Recorded data
################

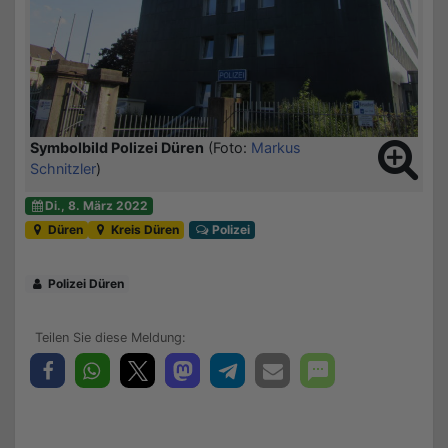
Symbolbild Polizei Düren
(Foto:
Markus
Schnitzler
)
Di., 8. März 2022
Düren
Kreis Düren
Polizei
Polizei Düren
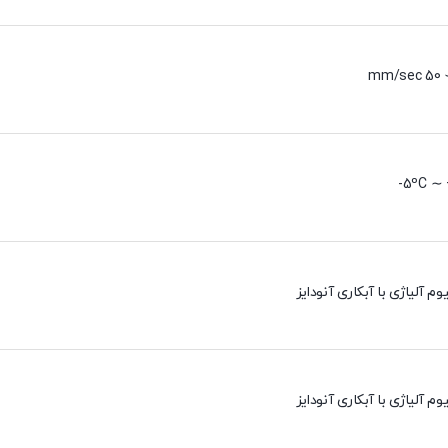
5ºC ∼ 
وم آلیاژی با آبکاری آنودایز
وم آلیاژی با آبکاری آنودایز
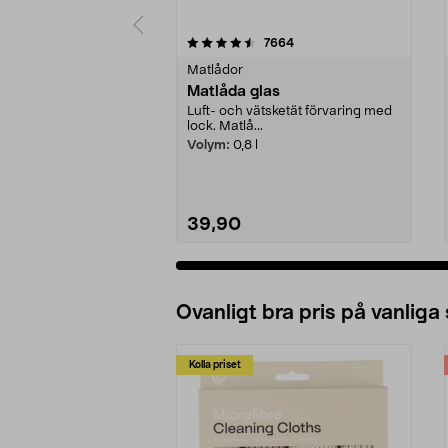
5 av 5 stjärnor
4.5 av 5 stjärnor
recensioner
7664
Matlådor
Matlåda glas
Luft- och vätsketät förvaring med
lock. Matlå...
Volym:
0,8 l
39,90
Ovanligt bra pris på vanliga
Kolla priset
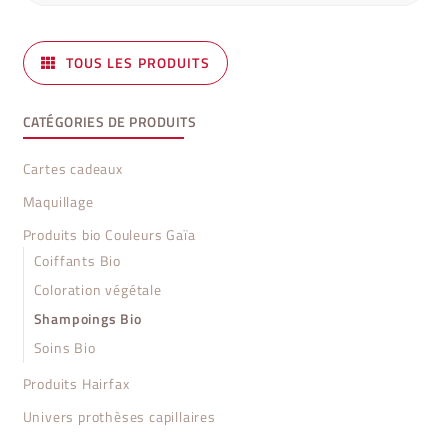
TOUS LES PRODUITS
CATÉGORIES DE PRODUITS
Cartes cadeaux
Maquillage
Produits bio Couleurs Gaïa
Coiffants Bio
Coloration végétale
Shampoings Bio
Soins Bio
Produits Hairfax
Univers prothèses capillaires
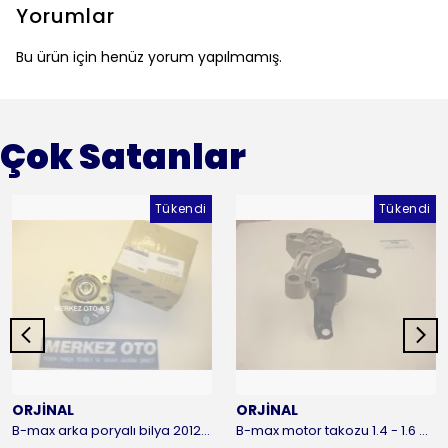
Yorumlar
Bu ürün için henüz yorum yapılmamış.
Çok Satanlar
Tükendi
Tükendi
ORJİNAL
ORJİNAL
B-max arka poryalı bilya 2012-2016 ORJİNAL
B-max motor takozu 1.4 - 1.6 benzinli 2012-2016 ORJİNAL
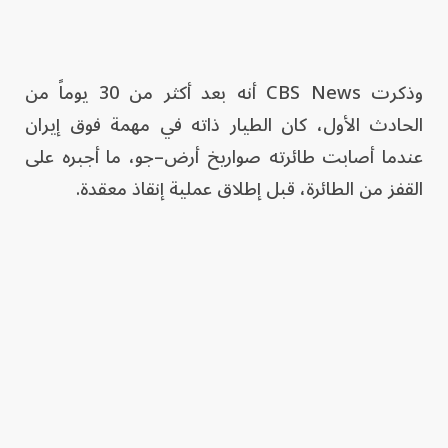
وذكرت CBS News أنه بعد أكثر من 30 يوماً من
الحادث الأول، كان الطيار ذاته في مهمة فوق إيران
عندما أصابت طائرته صواريخ أرض–جو، ما أجبره على
القفز من الطائرة، قبل إطلاق عملية إنقاذ معقدة.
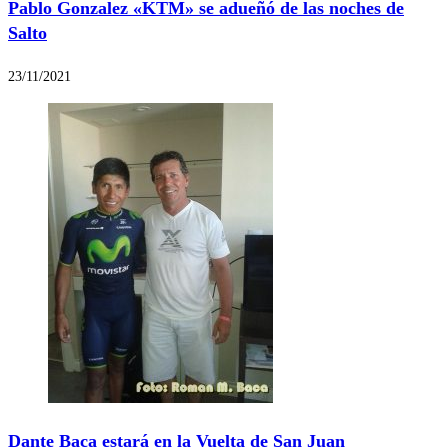
Pablo Gonzalez «KTM» se adueñó de las noches de
Salto
23/11/2021
Dante Baca estará en la Vuelta de San Juan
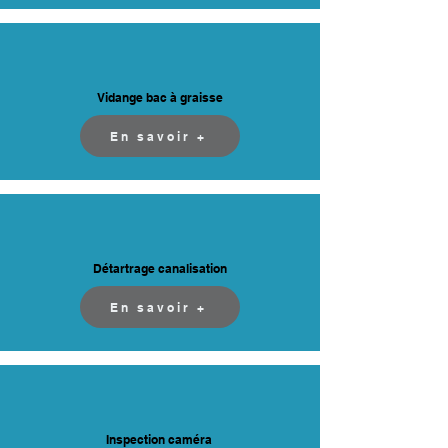
Vidange bac à graisse
En savoir +
Détartrage canalisation
En savoir +
Inspection caméra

################

• _Problem details_: Beginning with the line that contains "Bu ürün için henüz yorum yapılmamış." and ending with the final line of the entries, every line must be copied exactly; the pictures must not.

• _Output_:
Bu ürün için henüz yorum yapılmamış.
Çok Satanlar
Tükendi
Tükendi
ORJİNAL
ORJİNAL
B-max arka poryalı bilya 2012-2016 ORJİNAL
B-max motor takozu 1.4 - 1.6 benzinli 2012-2016 ORJİNAL
وذكرت CBS News أنه بعد أكثر من 30 يوماً من
الحادث الأول، كان الطيار ذاته في مهمة فوق إيران
عندما أصابت طائرته صواريخ أرض–جو، ما أجبره على
القفز من الطائرة، قبل إطلاق عملية إنقاذ معقدة.
Pablo Gonzalez «KTM» se adueñó de las noches de
Salto
23/11/2021
Dante Baca estará en la Vuelta de San Juan
Vidange bac à graisse
En savoir +
Détartrage canalisation
En savoir +
Inspection caméra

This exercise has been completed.